Despite these positive aspects of Nevada's legislation, some business owners find more benefit by forming their companies in Delaware.

Delaware vs. Nevada

Our U.S. and foreign customers often ask about anonymity, confidentiality and privacy with regard to the owners, officers and directors of a corporation or members and managers of an LLC formed in Delaware or Nevada. The following explains how the Delaware LLC provides the most protection at the lowest cost.

It is much touted that the State of Nevada does not charge an income tax to businesses located in Nevada. Nevada allows for stockholders to remain anonymous (bearer stock certificates with no names of stockholders). The only way for officers, directors or members to remain private is to have a director nominee; this service is not ethical in our opinion. Nevada does not have an information sharing arrangement with the IRS (but this is irrelevant if your private information is published with the initial list of officers and directors). If you are located outside of Nevada, such as in California, you will pay California income tax and will probably have to register your Nevada Company as an out of state company doing business in California and pay the annual fee to California ($800 per year).
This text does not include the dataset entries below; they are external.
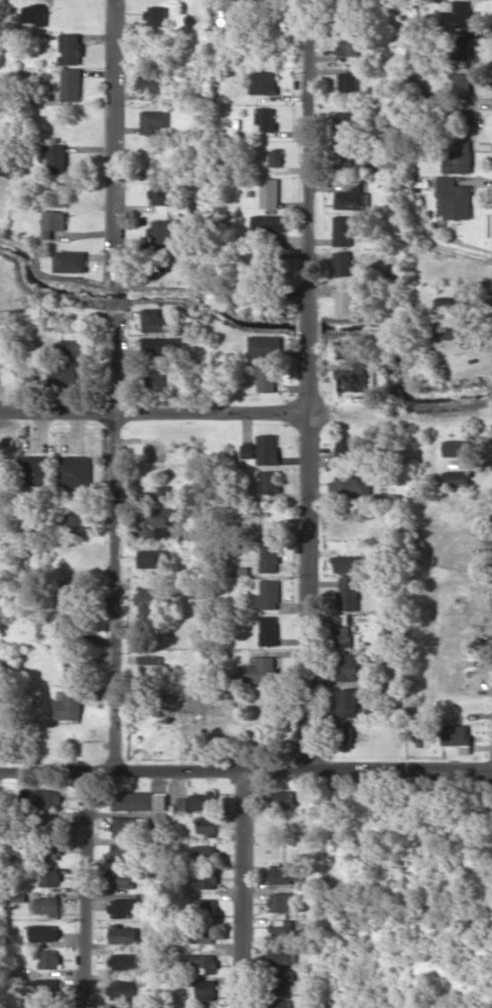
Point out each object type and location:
building: (457, 11)
building: (35, 14)
building: (156, 15)
building: (233, 19)
building: (348, 43)
building: (462, 47)
building: (70, 48)
building: (348, 81)
building: (263, 82)
building: (71, 84)
building: (151, 84)
building: (462, 84)
building: (265, 119)
building: (462, 119)
building: (154, 121)
building: (276, 157)
building: (459, 157)
building: (54, 158)
building: (350, 161)
building: (354, 185)
building: (56, 188)
building: (160, 192)
building: (269, 193)
building: (455, 197)
building: (351, 200)
building: (52, 222)
building: (269, 223)
building: (342, 230)
building: (167, 231)
building: (70, 261)
building: (160, 262)
building: (342, 263)
building: (260, 271)
building: (5, 272)
building: (344, 300)
building: (455, 300)
building: (154, 320)
building: (455, 330)
building: (264, 345)
building: (159, 346)
building: (75, 347)
building: (346, 349)
building: (69, 372)
building: (266, 376)
building: (356, 378)
building: (154, 380)
road: (114, 385)
road: (306, 385)
road: (246, 413)
building: (455, 448)
building: (262, 449)
building: (348, 452)
building: (36, 470)
building: (74, 470)
building: (457, 478)
building: (267, 481)
building: (350, 483)
building: (154, 493)
building: (159, 519)
building: (77, 525)
building: (269, 557)
building: (154, 558)
building: (347, 564)
building: (69, 591)
building: (348, 594)
building: (268, 595)
building: (153, 598)
building: (342, 620)
building: (69, 628)
building: (269, 630)
building: (342, 636)
building: (347, 666)
building: (73, 668)
building: (259, 670)
building: (346, 702)
building: (69, 705)
building: (197, 709)
building: (344, 734)
building: (456, 734)
road: (245, 771)
building: (40, 797)
building: (284, 798)
building: (140, 800)
building: (205, 800)
building: (50, 819)
building: (124, 825)
building: (208, 826)
building: (122, 852)
building: (205, 852)
building: (285, 873)
building: (50, 877)
building: (123, 879)
building: (208, 879)
road: (87, 889)
road: (244, 889)
building: (281, 902)
building: (46, 905)
building: (123, 906)
building: (207, 909)
building: (282, 927)
building: (45, 932)
building: (204, 933)
building: (125, 934)
building: (283, 953)
building: (49, 959)
building: (125, 961)
building: (205, 962)
building: (283, 977)
building: (41, 987)
building: (208, 988)
building: (122, 989)
building: (283, 1003)
building: (36, 1007)

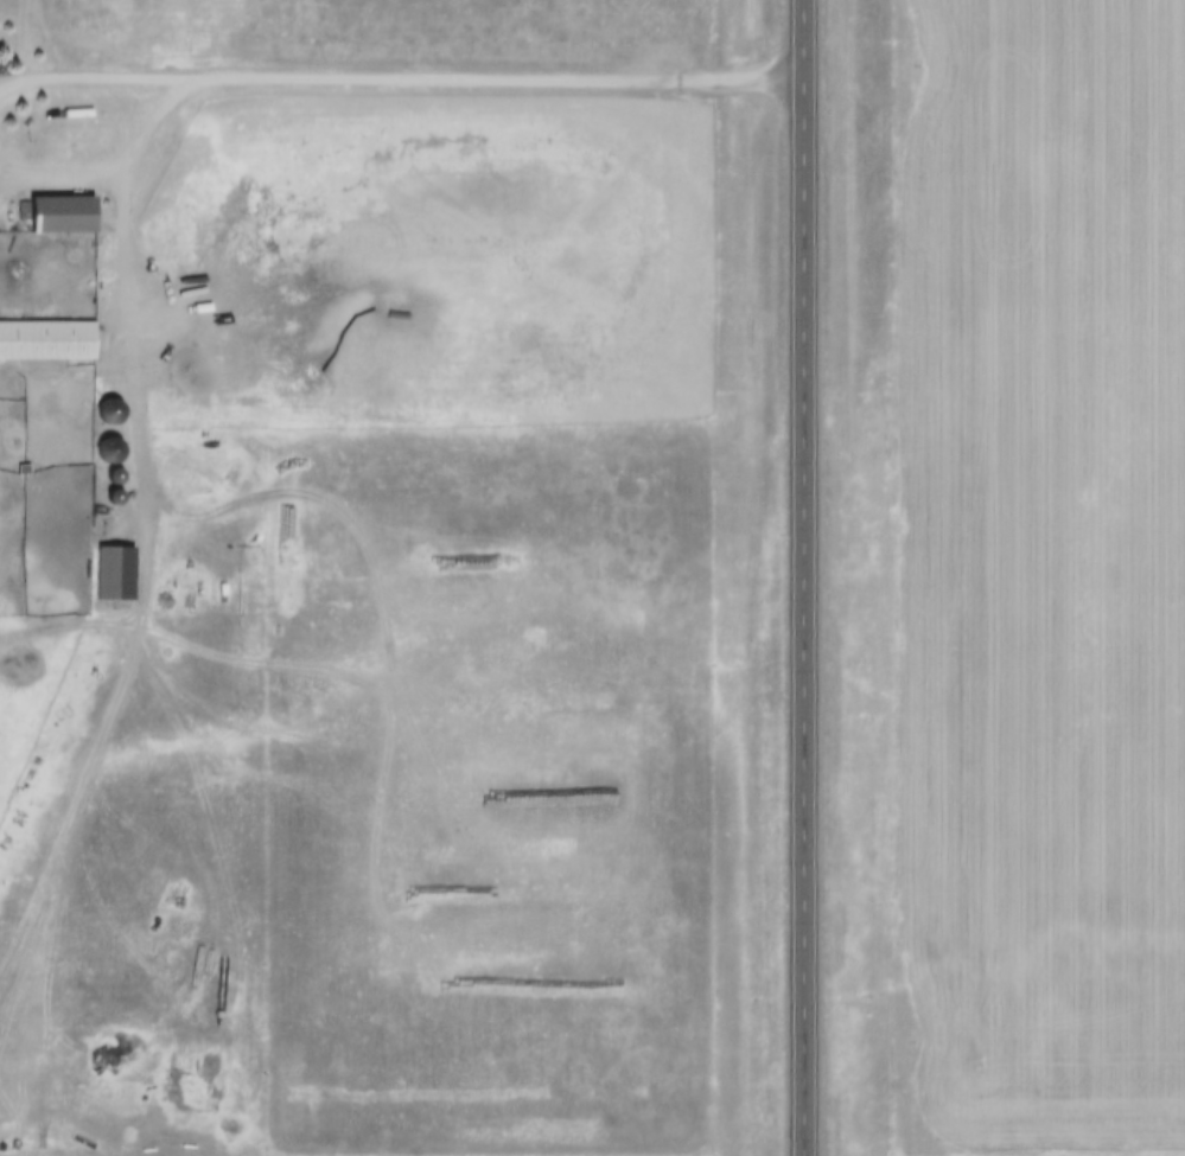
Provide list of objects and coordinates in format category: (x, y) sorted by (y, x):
road: (94, 82)
road: (496, 84)
road: (117, 176)
building: (50, 205)
building: (43, 330)
building: (102, 400)
building: (101, 439)
road: (802, 578)
road: (138, 624)

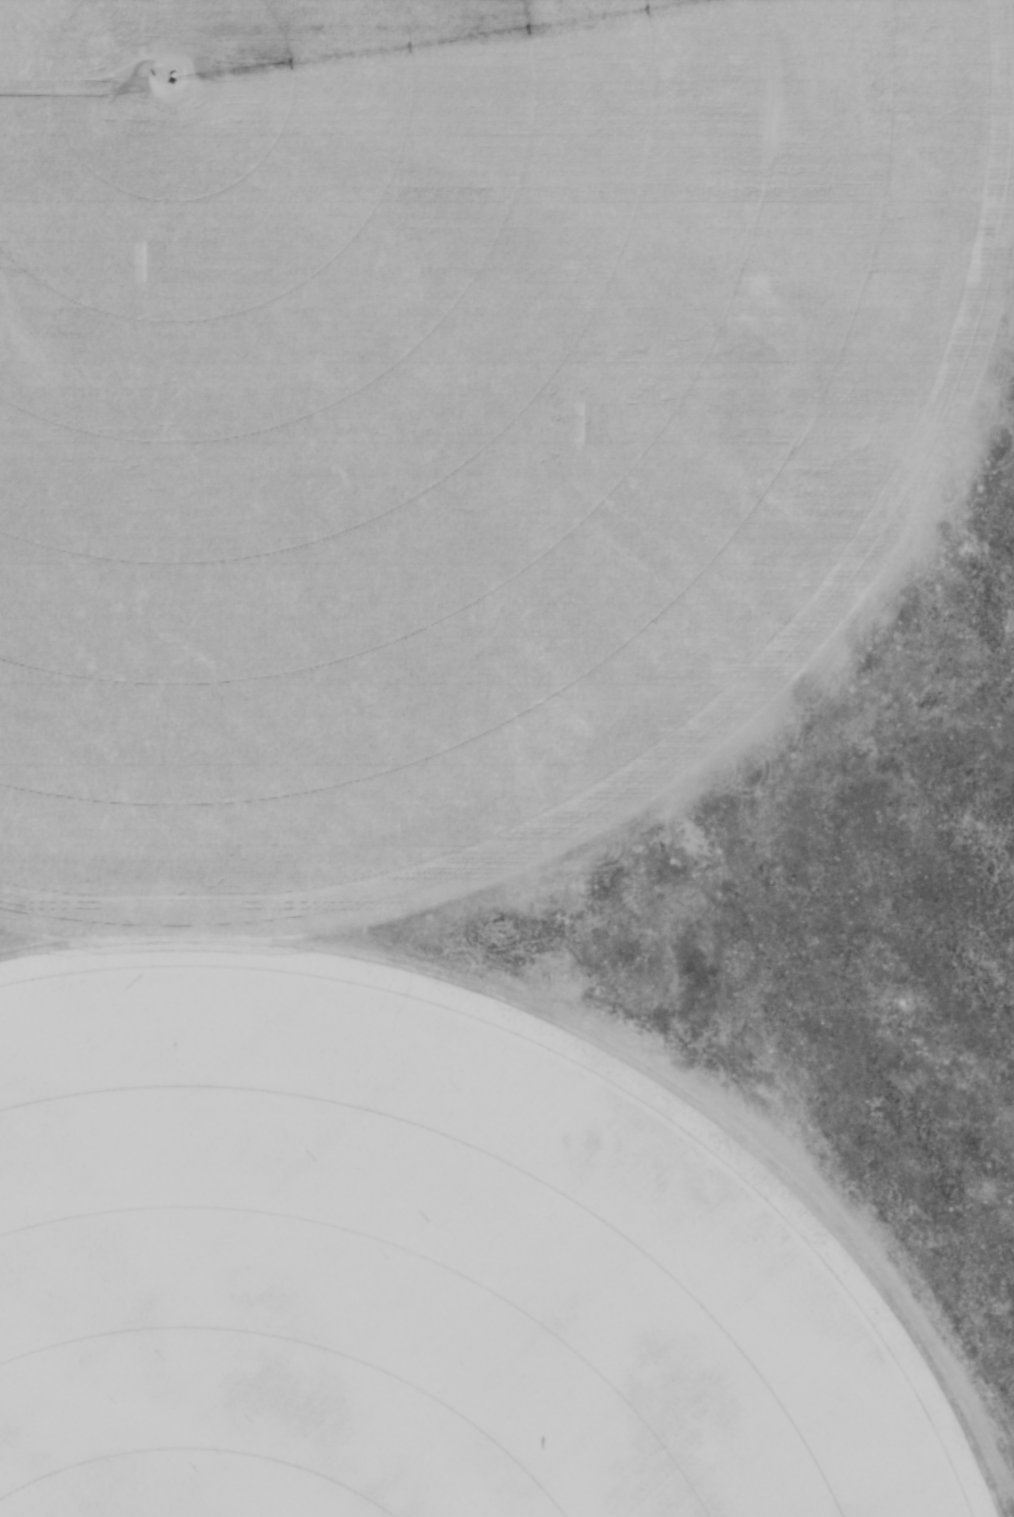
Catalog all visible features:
crop: (449, 413)
crop: (416, 1265)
While Delaware does not have such a non-information sharing arrangement with the IRS, for most companies, that is not relevant because the State of Delaware does not obtain any financial or personal information about your company. Delaware companies also have a better reputation in the business community, as judged by the United States Chamber of Commerce.
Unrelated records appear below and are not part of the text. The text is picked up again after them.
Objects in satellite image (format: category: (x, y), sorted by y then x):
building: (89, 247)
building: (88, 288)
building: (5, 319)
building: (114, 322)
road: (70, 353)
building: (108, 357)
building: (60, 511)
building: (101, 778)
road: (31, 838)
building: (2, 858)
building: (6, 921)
If you are not located in Nevada, you will probably be better served incorporating in Delaware. The Delaware LLC has more privacy because it does not require the disclosure of member or manager names.

The minimum filing fee to form a Delaware corporation is $74.00 or $100.00 to form a Delaware LLC. In contrast the minimum filing fees to form a Nevada Corporation or LLC is $175.00 plus $125.00 to file the required list of Corporation Officers and Directors or LLC Members and Managers and $100 to expedite the filing. The minimal annual fee for a Delaware Corporation is $60.00 or $200.00 for an LLC in contrast to the Nevada Annual Corporation or LLC fee of $85.00.

Baililai does not voluntarily disclose any information about its customers unless under a court order. Baililai protects the privacy of its customers by forwarding any requests for information or notices of legal actions to its customers for the customers to decide whether and what to respond.

The Minutes, Bylaws and Stock Certificates which Baililai sends to its full service Delaware, Florida and Nevada Incorporation customers are private documents which may be kept confidential by the Stockholder or Stockholders. The Limited Liability Company Agreement which Agents and Corporations, Inc. prepares and sends to it's full service Delaware, Florida and Nevada LLC customers is a private document which may be kept confidential by the LLC Member or Members.

Delaware will accept the filing of the Annual Corporation Franchise Tax Report and payment without the listing of Officers and Directors and signature. The Delaware LLC Annual Report does not require any information or signature when it is filed with the $200.00 Annual Fee.

A Delaware Corporation or LLC does not have to obtain a business license or pay any Delaware income taxes if it does not do business in Delaware. A Nevada Corporation or LLC is required to apply and pay $25.00 for a one time business license even if it does not do business in Nevada. Neither Delaware nor Nevada requires a bank account to be opened or meetings to be held in the state. Please note that Delaware bank accounts are exempt from attachment by creditors (other than tax creditors and spousal and child support creditors).

This explanation and comparison will help you make your choice of State if you are looking for anonymity, privacy and confidentially when you incorporate or form an LLC.